2014-02-03 Second Line of Defense’s Murielle Delaporte had the opportunity to visit the Special Purpose Crisis Response MAGTF at their temporary operating facility in Spain in mid December. Shortly after she observed their training efforts, the force went on its second mission, this one to South Sudan.
In fact, she is the first journalist to visit the new unit at its location in Spain.
The SP-MAGTF CR provides a very rapid insertion capability to support missions in the AFRICOM and EUCOM area of operations.
In this interview by Murielle Delaporte she discussed the Headquarters set up with Captain Sharon Hyland, SP-MAGTF CR Public Affairs Officer.
Our Headquarter building is where we run all our operations and the training for the operations: in the event that we need to respond to a crisis of any kind in continental Africa where we are focused, we will take not only the ground troops that will go in and carry on the mission, but also a core team of command elements Marines, who are advisers to the Commanders (lawyer, logistics representatives, public affairs officers…).
What is so specific to the mission is that all the elements needed to make sure that an operation can be carried out successfully – the MAGTF team with its Air, Ground, Logistics and Command elements – all go together.

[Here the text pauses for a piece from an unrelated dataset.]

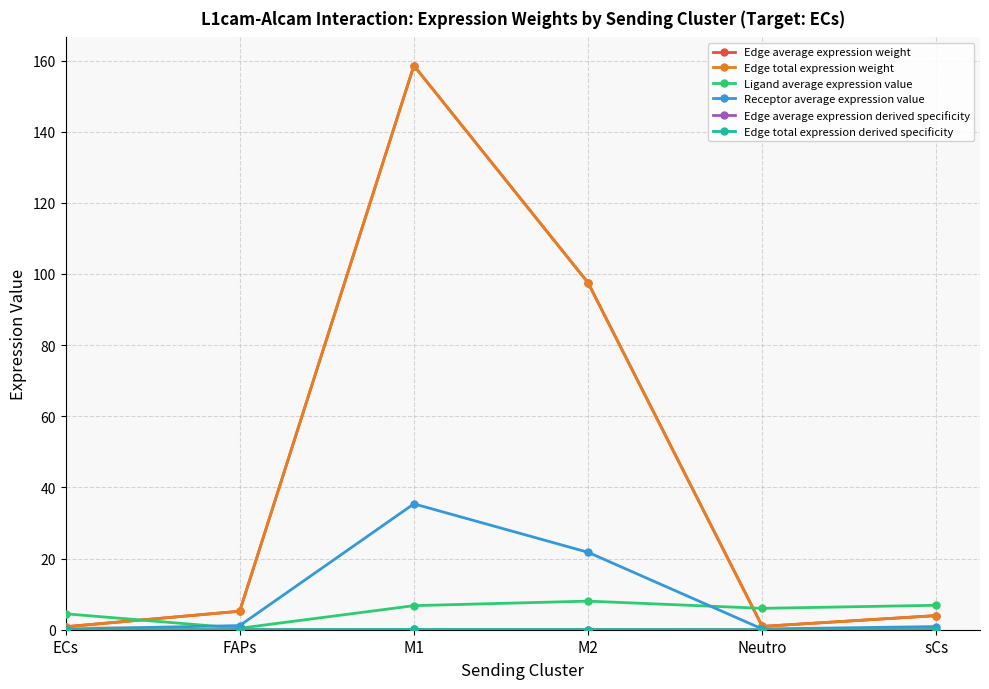

True or false: Edge total expression weight and Receptor average expression value cross at least once.

False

Our response time will vary based on the mission, the changing dynamic of the country, the distance it takes us to travel from where we are and wherever the point of friction is, or where we need to respond to that crisis. So those vary, but what we train for literally on a daily basis is our ability to respond to our four assigned missions, which we identified as the most significant and the most probable, even though we could respond to other crisis as well.
This is what we are training for at all time : part of our ground unit may be training for one exercise right now, while another one is cycling off and doing another one, but they are all trained the exact same way. “Every Marine, a rifleman” is not just a slogan; it is literally what we live by. We can call upon anyone of them to respond and that capability is what differentiates the Marines.
The USMC mission in a humanitarian assistance might differ from other joint forces mixing army and navy elements, also in partnerships with government agencies and non-governmental organizations.
In some cases the USMC might provide a small, but significant portion of the overall task, whether protection, service security, in-process of evacuees or basic medical care (we do not have technically any organic Marine Corps medical capabilities, but Navy personnel are attached to us in a way that makes it organic).
One of the floor is dedicated to the combat elements and includes in particular our ready room – where our pilots get their briefs and missions -as well as our supporting center for excellence, which is like a small simulation center where we can train some of our FACs [Forward Air Controllers] and JFACs [Joint Forward Air Controllers].
In order to launch a mission with the best forecast for ground conditions, the meteorologist, the air traffic controllers and intelligence planners are working in the same room, as we need both “intel” and weather immediately.
This pairing is usually done depending on our logistic facilities as it makes sense for all of them to work closely and geographically together. Indeed, the meteorologist – whose basic training is quite long, i.e. one year for that reason – is considered one of the Commander’s advisers as he/she can provide such a good glimpse for windows of opportunities and how weather will affect our missions.
Can we land here or there? Can we delay or not? All these are planning factors for how well we can carry our mission and what our response time can be.
For such a small unit, we bring a lot or capability to the point of need rapidly.